I’d like to start adding some further explication of the gospel going forward as well—how God has loved us. We talk about that on a regular basis, but including it in our catechism will be helpful (and I’ll just keep borrowing regularly from the existing catechisms).


  1. This might surprise you, as most children’s catechisms use “God” or “God made me” here. Our oldest child simply couldn’t remember that answer. But we sing “Doxology” every night before bed as well as doing our catechism, and one night I said to her, “God is the Father, Son, and Holy Ghost. That’s the Trinity,” and she said Trinity happily. So when I asked her “Who made you?” a moment later, I prompted her with “The Trinity” and… it stuck. So we ran with it; the questions which follow were a natural progression from there.
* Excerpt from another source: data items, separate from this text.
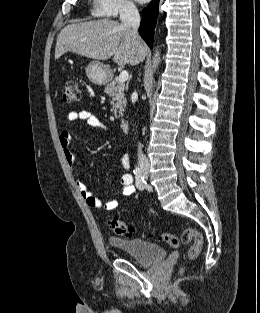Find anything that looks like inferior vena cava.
Instances as JSON below:
<instances>
[{
    "label": "inferior vena cava",
    "instance_id": "1",
    "mask_svg": "<svg viewBox=\"0 0 260 313\" xmlns=\"http://www.w3.org/2000/svg\"><path fill=\"white\" fill-rule=\"evenodd\" d=\"M119 13L122 24L131 28L133 34L138 36L140 15L136 6L133 3L124 2ZM138 160L141 167H149V161L142 153L141 144L138 145Z\"/></svg>",
    "mask_w": 260,
    "mask_h": 313
}]
</instances>
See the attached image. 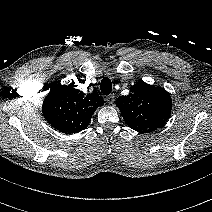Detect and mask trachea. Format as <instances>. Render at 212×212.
I'll return each instance as SVG.
<instances>
[{
	"mask_svg": "<svg viewBox=\"0 0 212 212\" xmlns=\"http://www.w3.org/2000/svg\"><path fill=\"white\" fill-rule=\"evenodd\" d=\"M101 92L104 95H109L112 91V82L108 77H105L101 80L100 84Z\"/></svg>",
	"mask_w": 212,
	"mask_h": 212,
	"instance_id": "3493384b",
	"label": "trachea"
}]
</instances>
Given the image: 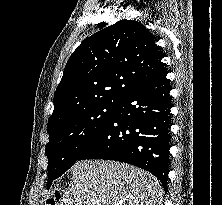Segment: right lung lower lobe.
Returning <instances> with one entry per match:
<instances>
[{"instance_id":"obj_1","label":"right lung lower lobe","mask_w":222,"mask_h":205,"mask_svg":"<svg viewBox=\"0 0 222 205\" xmlns=\"http://www.w3.org/2000/svg\"><path fill=\"white\" fill-rule=\"evenodd\" d=\"M167 70L133 88L108 123L88 144L79 160L125 162L168 184L171 103Z\"/></svg>"}]
</instances>
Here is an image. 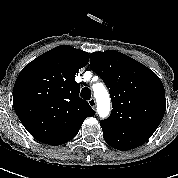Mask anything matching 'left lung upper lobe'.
<instances>
[{
    "label": "left lung upper lobe",
    "mask_w": 178,
    "mask_h": 178,
    "mask_svg": "<svg viewBox=\"0 0 178 178\" xmlns=\"http://www.w3.org/2000/svg\"><path fill=\"white\" fill-rule=\"evenodd\" d=\"M90 68L101 77L111 96V115L100 122L107 144L118 150L144 144L165 113L160 78L140 62L114 50L92 53Z\"/></svg>",
    "instance_id": "5c2ea615"
}]
</instances>
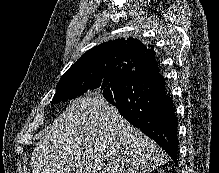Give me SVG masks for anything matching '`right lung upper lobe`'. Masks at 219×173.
Wrapping results in <instances>:
<instances>
[{"label":"right lung upper lobe","instance_id":"1","mask_svg":"<svg viewBox=\"0 0 219 173\" xmlns=\"http://www.w3.org/2000/svg\"><path fill=\"white\" fill-rule=\"evenodd\" d=\"M149 47L151 48L134 38L110 40L84 53L67 72L98 67L110 62L129 64L135 69L146 62L156 61L155 51L152 46Z\"/></svg>","mask_w":219,"mask_h":173}]
</instances>
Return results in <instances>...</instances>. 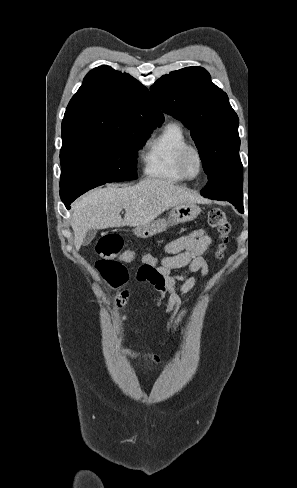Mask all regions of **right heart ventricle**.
Instances as JSON below:
<instances>
[{
	"label": "right heart ventricle",
	"instance_id": "1",
	"mask_svg": "<svg viewBox=\"0 0 297 488\" xmlns=\"http://www.w3.org/2000/svg\"><path fill=\"white\" fill-rule=\"evenodd\" d=\"M189 145L183 128L176 122L167 123L144 147L141 157L144 174L167 182L185 181L178 168V157Z\"/></svg>",
	"mask_w": 297,
	"mask_h": 488
}]
</instances>
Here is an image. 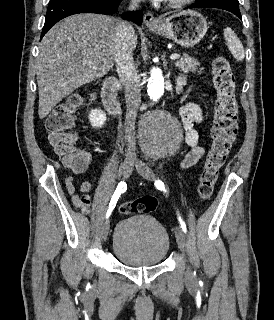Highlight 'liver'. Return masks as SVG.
<instances>
[{
	"instance_id": "liver-1",
	"label": "liver",
	"mask_w": 274,
	"mask_h": 320,
	"mask_svg": "<svg viewBox=\"0 0 274 320\" xmlns=\"http://www.w3.org/2000/svg\"><path fill=\"white\" fill-rule=\"evenodd\" d=\"M118 22L112 16L75 14L45 34L36 70L40 120L77 88L110 72L115 62L114 28Z\"/></svg>"
}]
</instances>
    I actually think this happy turn is a profoundly good thing: the God we confess is, as Athanasius pointed out many centuries ago, not just some abstract God, not first and foremost the Creator. God is in eternally, internally, triune. The gospel we proclaim is a Triune good news—the Father sending the Son who is empowered by the Spirit, so that through the Spirit’s applying the Son’s work to us we might be the adopted children of the Father, and so reconciled with God and (astounding thought) participating in the very life of the Trinity. That is the good news.

  2. As our kids get older, we’ll elaborate on this. Eventually I’d love for us all to be able to say together the Nicene-Constantinoplan Creed, which carries this much further. But this gets the most important bits in place.

  3. Borrowed fairly directly from the Westminster Shorter Catechism.

  4. I was riffing off of the word we usually translate strength from the Hebrew. “All your everything” isn’t an amazing translation, but it gets the point across decently, and our oldest had an easier time with it than “strength.”

  5. Here, as with our paraphrase of the Shema, the point is to get the point across. In both cases, we’ll switch to more usual wording as the kids grow up.

  6. Again: getting at the gist of things. We’ll elaborate on this and start talking about how it fits in the context of salvific history as they keep growing. But Paul’s use in Ephesians 6:1–2 gives us good warrant for continuing to apply it to our own children, I think.

    Applying the promises to our own children is, I know, complicated for Baptists. I have… thoughts on this. They will emerge at some point, probably after substantially more study, and probably without my becoming Presbyterian.